Inflatable safety belts are a new technology designed to better protect rear-seat occupants. When the vehicle senses a collision, the belt's airbag deploys, expanding across the occupant's body. Inflatable safety belts aim to reduce head, neck and chest injuries by deploying over the occupant's torso and shoulder, so that crash forces are distributed to over 5 times more area of the body than conventional safety belts.

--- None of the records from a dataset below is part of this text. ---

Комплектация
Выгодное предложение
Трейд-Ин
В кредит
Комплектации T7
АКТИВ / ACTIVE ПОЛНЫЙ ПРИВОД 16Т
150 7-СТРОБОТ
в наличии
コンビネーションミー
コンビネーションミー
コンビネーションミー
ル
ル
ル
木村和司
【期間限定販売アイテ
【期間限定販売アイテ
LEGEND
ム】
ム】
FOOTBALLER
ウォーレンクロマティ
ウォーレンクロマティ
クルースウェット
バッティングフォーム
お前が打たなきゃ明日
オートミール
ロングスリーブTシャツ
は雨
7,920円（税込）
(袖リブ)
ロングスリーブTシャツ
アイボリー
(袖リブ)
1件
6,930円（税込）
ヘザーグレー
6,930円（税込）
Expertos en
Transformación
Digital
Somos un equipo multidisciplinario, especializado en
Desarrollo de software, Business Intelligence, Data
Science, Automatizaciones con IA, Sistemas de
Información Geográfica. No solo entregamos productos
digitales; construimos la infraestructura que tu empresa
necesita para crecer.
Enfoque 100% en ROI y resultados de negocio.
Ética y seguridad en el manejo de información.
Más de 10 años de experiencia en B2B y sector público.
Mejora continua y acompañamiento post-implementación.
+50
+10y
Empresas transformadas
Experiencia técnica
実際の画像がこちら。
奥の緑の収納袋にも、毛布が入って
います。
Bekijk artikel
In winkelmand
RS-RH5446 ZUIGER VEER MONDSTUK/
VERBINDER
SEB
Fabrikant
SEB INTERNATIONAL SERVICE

The first inflatable belts have been developed by Ford and are available as an option in the second row of certain Ford and Lincoln models. Ford has tested the inflatable safety belt with child-sized dummies, belt-positioning boosters and child restraint installations using the belt and believes it is compatible with child seats. Caregivers should consult the vehicle owner's manual and the manufacturer of the child safety seat for guidance on whether an inflatable belt can be used with a particular child safety seat. Some manufacturers explicitly prohibit the use of inflatable belts with their boosters and child restraints, but not all child seat manuals address the issue. If you have any doubt about using a particular seat with an inflatable belt, use the LATCH system instead or move the seat to a seating position that doesn’t have the inflatable belt.